The full truth? I didn’t really know my father that well. I could see that he was very tall and imposing, and I was always very small and hidden from sight in the grass near him.

He met my teenage mother, young Veronica Conlon, daughter of “Big Jim,” the builder of Mississippi show boats, in a candy store in old St. Louis, and from that day on he held her arm until he went to sea, leaving her on the beach with eight crazy Irish kids waving goodbye.

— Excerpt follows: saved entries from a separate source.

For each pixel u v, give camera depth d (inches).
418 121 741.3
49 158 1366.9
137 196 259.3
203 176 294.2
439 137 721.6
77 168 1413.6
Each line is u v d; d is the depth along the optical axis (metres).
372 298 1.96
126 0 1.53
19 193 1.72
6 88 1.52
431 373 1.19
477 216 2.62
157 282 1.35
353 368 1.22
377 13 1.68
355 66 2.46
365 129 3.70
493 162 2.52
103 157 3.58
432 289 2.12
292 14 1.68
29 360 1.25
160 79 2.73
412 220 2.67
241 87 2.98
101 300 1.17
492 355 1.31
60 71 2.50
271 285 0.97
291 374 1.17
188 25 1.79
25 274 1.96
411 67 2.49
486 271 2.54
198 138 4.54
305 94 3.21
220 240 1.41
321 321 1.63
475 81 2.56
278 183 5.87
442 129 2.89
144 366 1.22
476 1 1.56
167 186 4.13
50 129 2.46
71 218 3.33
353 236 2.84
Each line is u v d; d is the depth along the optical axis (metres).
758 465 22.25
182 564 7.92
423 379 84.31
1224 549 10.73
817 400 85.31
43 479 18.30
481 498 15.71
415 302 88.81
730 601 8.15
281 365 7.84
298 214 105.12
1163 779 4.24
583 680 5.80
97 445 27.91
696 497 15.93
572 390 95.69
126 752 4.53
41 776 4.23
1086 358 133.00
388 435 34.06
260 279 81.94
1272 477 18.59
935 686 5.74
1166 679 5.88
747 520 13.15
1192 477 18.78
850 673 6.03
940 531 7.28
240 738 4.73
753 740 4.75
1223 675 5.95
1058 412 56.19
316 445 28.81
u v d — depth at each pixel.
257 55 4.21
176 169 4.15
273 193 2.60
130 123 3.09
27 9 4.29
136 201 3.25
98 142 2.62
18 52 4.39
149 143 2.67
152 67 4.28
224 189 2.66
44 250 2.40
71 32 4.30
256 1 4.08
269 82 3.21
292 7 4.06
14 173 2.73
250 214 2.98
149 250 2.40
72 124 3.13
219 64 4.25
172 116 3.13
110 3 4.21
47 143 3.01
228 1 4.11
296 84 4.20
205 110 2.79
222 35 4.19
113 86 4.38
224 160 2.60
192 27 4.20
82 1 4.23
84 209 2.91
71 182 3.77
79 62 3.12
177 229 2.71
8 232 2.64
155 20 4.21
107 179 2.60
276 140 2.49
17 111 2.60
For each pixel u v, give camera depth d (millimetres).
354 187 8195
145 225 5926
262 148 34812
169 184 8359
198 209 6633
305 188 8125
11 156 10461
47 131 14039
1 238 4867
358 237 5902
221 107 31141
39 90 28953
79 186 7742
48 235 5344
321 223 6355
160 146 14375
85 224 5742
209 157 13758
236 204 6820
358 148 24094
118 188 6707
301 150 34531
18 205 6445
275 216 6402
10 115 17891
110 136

There was Matt Jr., his oldest, who followed him into the Navy, survived Pearl Harbor, fought the bloody Pacific War and was buried in the sea in San Diego Harbor. He left her as well with fraternal twins Kermit and Ken, good soccer players and splendid fathers who looked like him. He left her to raise Jim the opera singer and house painter, and artist Eileen, who, despite crippling arthritis, became a published painter. They all lived together, fought together, loved one another in a big brick house.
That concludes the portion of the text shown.